Thanksgiving Day, 2018
Thanksgiving seems to be an appropriate time for Americans to be grateful for all we have. By many measures, we are the richest nation in the world. And, considering our aggregate wealth and all our other advantages, we could be a global leader, seeking to chart the path to better lives for the citizens of many poorer nations of the world.
But, alas, the United States is on a different path.
I frequently post my objection to Trump’s “America First” on Facebook. Today I want to emphasize my distaste for that philosophy. This is a selfish policy. We should be equally concerned for the well being of the rest of the world.
The response I normally get goes something like this: We need to first take care of ourselves, so that we’re eventually in a better position to help others. My response is to ask how much we more we need before we can help citizens of other nations? In 2015, there were still 736 million people living on less than $1.90 per day, the World Bank’s definition of extreme poverty. And fully half of the world’s population, more than 3 billion, live on less than $2.50 per day. How much do we need to set aside for ourselves before we can try to help them?
Turns out this is an opening to a deep and complex debate, especially for Americans.
One of the issues in this debate is the identity of those supporting America First. I’m sure a number of the supporters are among the disenfranchised of the US–we have many. In official poverty are 39.7 million Americans, and tens of millions more living hand to mouth. Bankrate estimates that 65% of Americans save little and may end up in trouble in retirement.
Yet, the last 40 years have resulted in steadily increasing inequality, now approximately .48 on the Gini index, about the level of the “Robber Baron” era around 1920. The top 10%, 1% and .1% have seen great gains, but the rest of us have seen only stagnant wages, with very little real gain. While wealth inequality is harder to measure, no one argues that wealth inequality is higher (worse) than income inequality.
Obviously, the advance in income and wealth inequality across the last 40 years leaves many justifiably feeling “we” DO need more wealth before we can help others, even here in the US, and are much less able to help elsewhere. For this large segment of our population, support for the America First policy is indeed justified. Maybe our poverty is someone else’s middle class, but that doesn’t matter when I am unsure of food for next month, don’t have health care, and no savings for any emergency.
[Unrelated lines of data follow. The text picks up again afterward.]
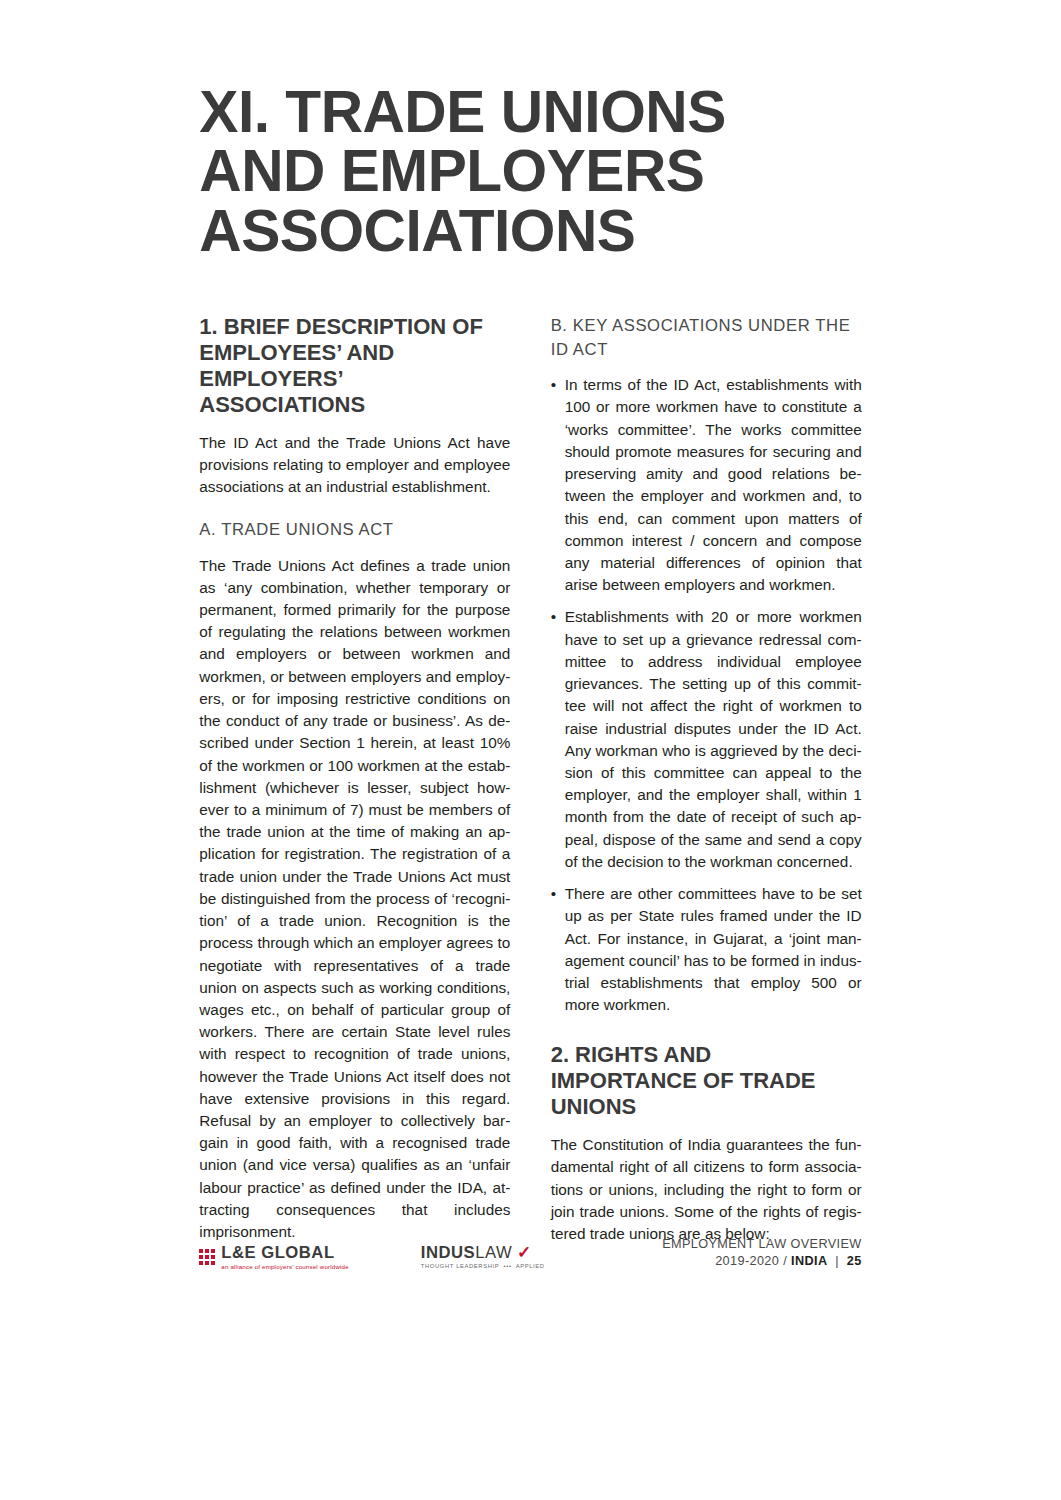XI. Trade Unions and Employers Associations
1. Brief Description of Employees’ and Employers’ Associations
The ID Act and the Trade Unions Act have provisions relating to employer and employee associations at an industrial establishment.
A. Trade Unions Act
The Trade Unions Act defines a trade union as ‘any combination, whether temporary or permanent, formed primarily for the purpose of regulating the relations between workmen and employers or between workmen and workmen, or between employers and employers, or for imposing restrictive conditions on the conduct of any trade or business’. As described under Section 1 herein, at least 10% of the workmen or 100 workmen at the establishment (whichever is lesser, subject however to a minimum of 7) must be members of the trade union at the time of making an application for registration. The registration of a trade union under the Trade Unions Act must be distinguished from the process of ‘recognition’ of a trade union. Recognition is the process through which an employer agrees to negotiate with representatives of a trade union on aspects such as working conditions, wages etc., on behalf of particular group of workers. There are certain State level rules with respect to recognition of trade unions, however the Trade Unions Act itself does not have extensive provisions in this regard. Refusal by an employer to collectively bargain in good faith, with a recognised trade union (and vice versa) qualifies as an ‘unfair labour practice’ as defined under the IDA, attracting consequences that includes imprisonment.
B. Key Associations under the ID Act
In terms of the ID Act, establishments with 100 or more workmen have to constitute a ‘works committee’. The works committee should promote measures for securing and preserving amity and good relations between the employer and workmen and, to this end, can comment upon matters of common interest / concern and compose any material differences of opinion that arise between employers and workmen.
Establishments with 20 or more workmen have to set up a grievance redressal committee to address individual employee grievances. The setting up of this committee will not affect the right of workmen to raise industrial disputes under the ID Act. Any workman who is aggrieved by the decision of this committee can appeal to the employer, and the employer shall, within 1 month from the date of receipt of such appeal, dispose of the same and send a copy of the decision to the workman concerned.
There are other committees have to be set up as per State rules framed under the ID Act. For instance, in Gujarat, a ‘joint management council’ has to be formed in industrial establishments that employ 500 or more workmen.
2. Rights and Importance of Trade Unions
The Constitution of India guarantees the fundamental right of all citizens to form associations or unions, including the right to form or join trade unions. Some of the rights of registered trade unions are as below:
L&E GLOBAL
an alliance of employers’ counsel worldwide
INDUSLAW ✓
THOUGHT LEADERSHIP ••• APPLIED
EMPLOYMENT LAW OVERVIEW
2019-2020 / INDIA | 25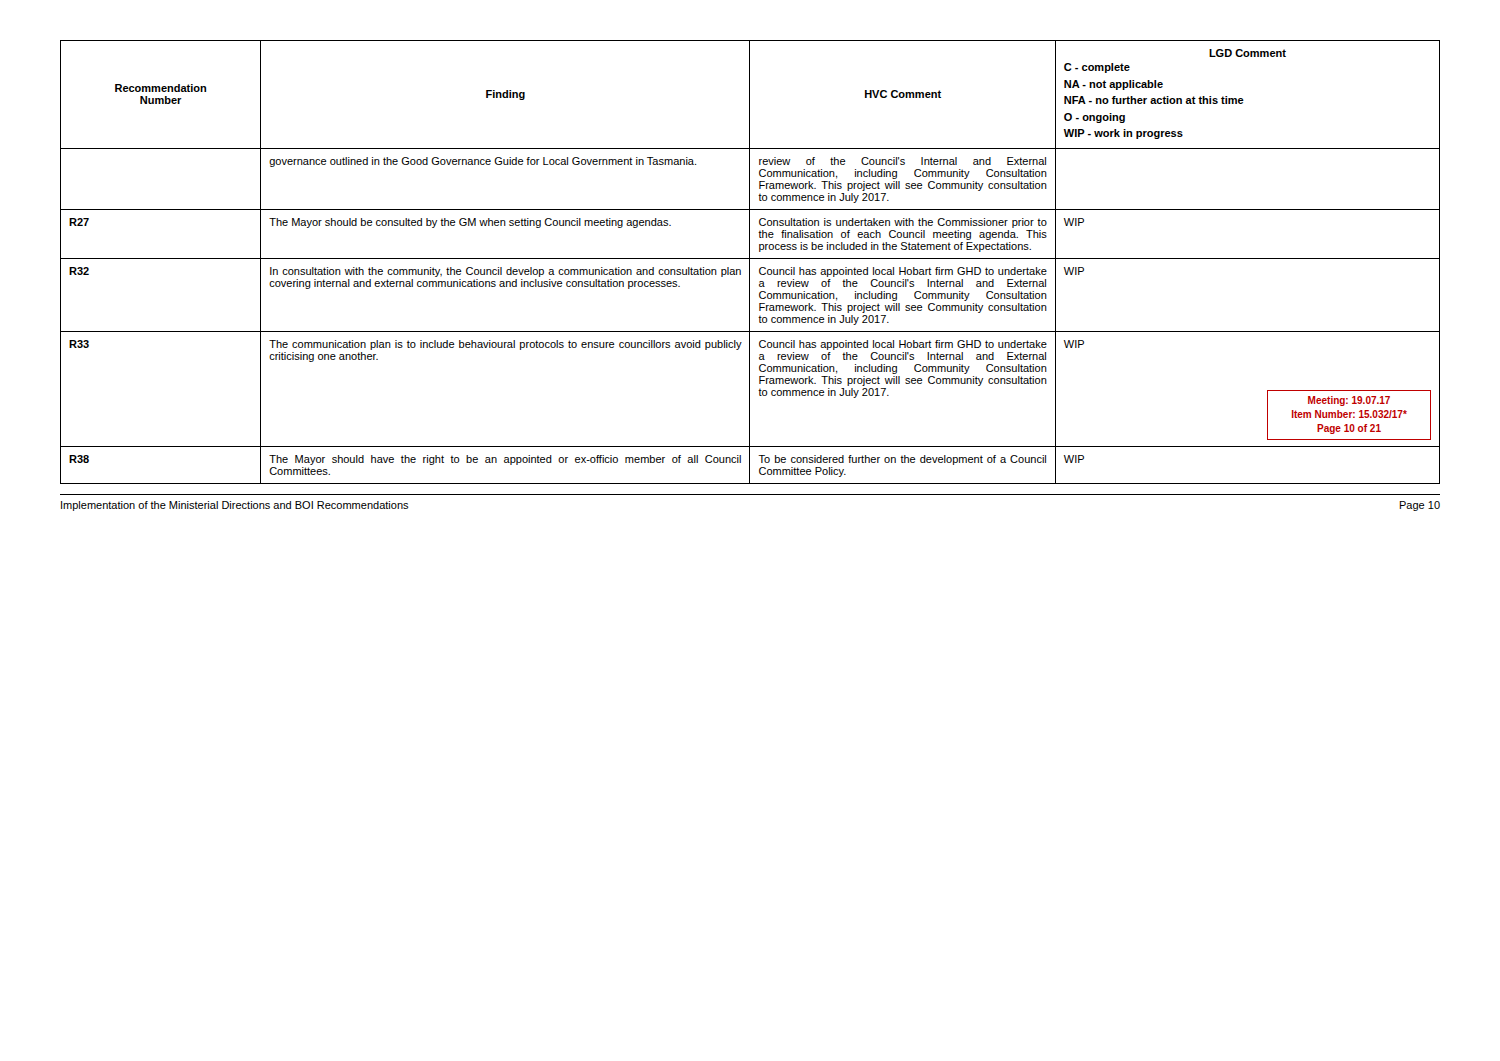| Recommendation Number | Finding | HVC Comment | LGD Comment C - complete NA - not applicable NFA - no further action at this time O - ongoing WIP - work in progress |
| --- | --- | --- | --- |
| | governance outlined in the Good Governance Guide for Local Government in Tasmania. | review of the Council's Internal and External Communication, including Community Consultation Framework. This project will see Community consultation to commence in July 2017. | |
| R27 | The Mayor should be consulted by the GM when setting Council meeting agendas. | Consultation is undertaken with the Commissioner prior to the finalisation of each Council meeting agenda. This process is be included in the Statement of Expectations. | WIP |
| R32 | In consultation with the community, the Council develop a communication and consultation plan covering internal and external communications and inclusive consultation processes. | Council has appointed local Hobart firm GHD to undertake a review of the Council's Internal and External Communication, including Community Consultation Framework. This project will see Community consultation to commence in July 2017. | WIP |
| R33 | The communication plan is to include behavioural protocols to ensure councillors avoid publicly criticising one another. | Council has appointed local Hobart firm GHD to undertake a review of the Council's Internal and External Communication, including Community Consultation Framework. This project will see Community consultation to commence in July 2017. | WIP Meeting: 19.07.17 Item Number: 15.032/17* Page 10 of 21 |
| R38 | The Mayor should have the right to be an appointed or ex-officio member of all Council Committees. | To be considered further on the development of a Council Committee Policy. | WIP |
Implementation of the Ministerial Directions and BOI Recommendations
Page 10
Sadly, the Trump administration’s response to these conditions is to prey on the the needs with false antagonists (immigrants) and false solutions (the 2017 tax cut which went 80% to the wealthy–more of the failed “trickle down” philosophy).
One of the puzzles I studied last year at Harvard is the question of why don’t such disenfranchised Americans turn out and vote for policies which will enable greater distribution of wages and wealth. They don’t. One of the possible answers goes to the extreme ideology of independence that differentiates the US from other OECD wealthy nations. We are highly oriented toward the view that everyone can make it on their own, if only they try. To vote for higher taxes on the wealthy seems unfair to the successful and also means I might be excessively taxed when I “make it,” which I still hope to do.
I continue to see evidence of the problems caused by inequality. Problems in our governmental focus (too much on other issues, too little on inequality), government allocation of resources, and the influence of inequality on such seemingly distant issues as foreign policy–e.g., “America First.” I believe that sufficient focus on inequality would result in less selfish focus on America first and more on how can we help others. It would enable people to “make it” in their own countries and reduce our need for border walls and the like.
The sad truth about America First is that it is driven, at least in part, by the very high level of inequality we have allowed to arrive here. So far, the Trump administration’s America First is more likely to hurt than to help.
PS: For any Conservative readers, I always need to add that none of us who want an inequality fix are asking for total equality, socialism, etc. We just want more balance, such as we had in the 70s. And, we don’t want to do it through permanent handouts. We want focus on building opportunity for all to be able to obtain skills and find jobs paying a living wage. Yes, difficult, but who knows what could happen if we set our sights on this, instead of America First. We made it to the moon, decades ago.